When asked why she joined the board, Tanya said it was the right thing at the right time. Feeling a little removed from the frontline in her current CBS role she wanted to stay connected (the need for connection may have been even stronger given the pandemic) and having heard only great things about being on the board from Dr. Gwen Clarke. While on the board her proudest accomplishment was working with other CSTM members to revise the conference abstract guidelines and moving them to the CSTM website for member use.
Transfusion Medicine – Dr. Tanya Petraszko’s Experience and Insights
Prior to transfusion medicine even being a recognized medical speciality in Canada, Tanya was one of the first three physicians to complete CBS’s transfusion medicine training program and threaded throughout her career is a theme of access for all and though humble about it, Tanya has always been striving for diversity, equity, and inclusion in transfusion medicine. Early in her clinical hematology career, Tanya worked part time with CBS and quickly realized that the best way to impact as many people as possible was to ensure the safety of the blood system and once able, she transitioned to fulltime work with CBS. This has allowed her to approach issues in transfusion medicine systemically, ultimately creating a larger impact on patients than she may have done in private practise.

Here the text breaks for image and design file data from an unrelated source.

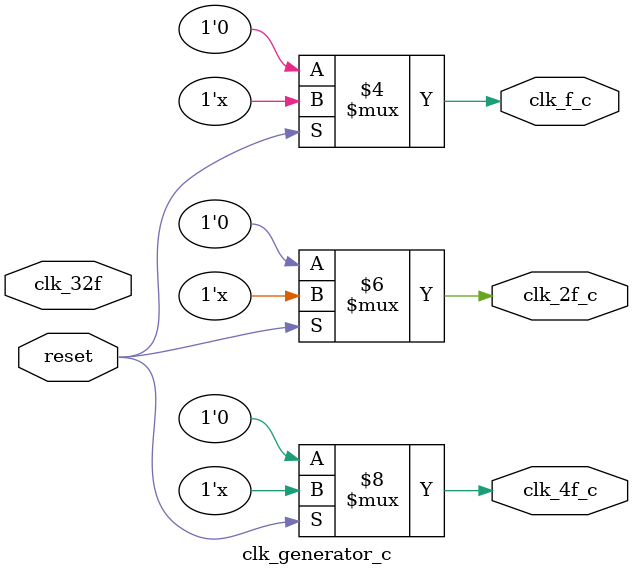
<source format=v>
module clk_generator_c (
	input clk_32f,
	input reset,
	output reg clk_4f_c,
	output reg clk_2f_c,
	output reg clk_f_c
);
	reg [1:0] conteo_4;
	reg [2:0] conteo_2;
	reg [3:0] conteo;

	always @(*) begin
		if(reset == 0) begin
			conteo_4 <= 'b11;
			conteo_2 <= 'b111;
			conteo <= 'b1111;
			clk_4f_c <= 0;
			clk_2f_c <= 0;
			clk_f_c <= 0;
		end
		else if (clk_32f == 1) begin
			case (conteo_4)
				2'b00: conteo_4 <= 2'b01;
				2'b01: conteo_4 <= 2'b10;
				2'b10: conteo_4 <= 2'b11;
				2'b11:
				begin
					conteo_4 <= 2'b00;
					case (clk_4f_c)
						1'b0: clk_4f_c <= 1;
						1'b1: clk_4f_c <= 0;
					endcase
				end 
			endcase
			case (conteo_2)
				3'b000: conteo_2 <= 3'b001;
				3'b001: conteo_2 <= 3'b010;
				3'b010: conteo_2 <= 3'b011;
				3'b011: conteo_2 <= 3'b100;
				3'b100: conteo_2 <= 3'b101;
				3'b101: conteo_2 <= 3'b110;
				3'b110: conteo_2 <= 3'b111;
				3'b111:
				begin
					conteo_2 <= 3'b000;
					case (clk_2f_c)
						1'b0: clk_2f_c <= 1;
						1'b1: clk_2f_c <= 0;
					endcase
				end 
			endcase
			case (conteo)
				4'b0000: conteo <= 4'b0001;
				4'b0001: conteo <= 4'b0010;
				4'b0010: conteo <= 4'b0011;
				4'b0011: conteo <= 4'b0100;
				4'b0100: conteo <= 4'b0101;
				4'b0101: conteo <= 4'b0110;
				4'b0110: conteo <= 4'b0111;
				4'b0111: conteo <= 4'b1000;
				4'b1000: conteo <= 4'b1001;
				4'b1001: conteo <= 4'b1010;
				4'b1010: conteo <= 4'b1011;
				4'b1011: conteo <= 4'b1100;
				4'b1100: conteo <= 4'b1101;
				4'b1101: conteo <= 4'b1110;
				4'b1110: conteo <= 4'b1111;
				4'b1111:
				begin
					conteo <= 4'b0000;
					case (clk_f_c)
						1'b0: clk_f_c <= 1;
						1'b1: clk_f_c <= 0;
					endcase
				end 
			endcase
		end
	end
endmodule
</source>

When asked for advice for the next generation of transfusion medicine professionals she made it simple: “if a door opens walk through it” even if you are unsure or think you can’t. The sustainment and advancement of transfusion medicine is dependant on people taking an active role in their own learning and knowledge translation so “knock on a door” or “put your hand up”, be present and hungry for knowledge.
Channeling Bill Nye again: “Did you Know That…
She Loves Platelets!
While researching for this blog, I stumbled across an article (Mullens, 1998) in which a bright-eyed and hopeful second-year hematology resident, was quoted saying “I love platelets” yes, the context was around the future of transfusion medicine post the Krever Inquiry, but I had to know after all these years is the love still there? Tanya has seen the evolution of the platelet story from regular shortages to a strong inventory, from five day outdates to seven, and now pathogen reduced platelets. So, after a quick giggle at the memory of that 1998 article, Tanya admitted that the love is still there.
She is an avid Mountain Biker
As a resident of the West Coast where mountains are a plenty Tanya finds presence in just pointing her bike downhill and going, saying that if you are not present in that moment you may not make it to the bottom. I personally see this approach to life in her whole story.
Genomics is the Future…
Notably from her bias working for CBS (the blood operator), when asked about the future of transfusion medicine, Tanya sees genomics as the epitome of best care and truly equitable access for all, as it would not just allow for better matching of components to patients but “perfect” matches even in cases of rare genotypes.
…and now you know” – Bill Nye
Mullens, A. (1998). Concern mounts as transfusion medicine loses its lustre. Canadian Medical Association Journal, 158, 1499-1502.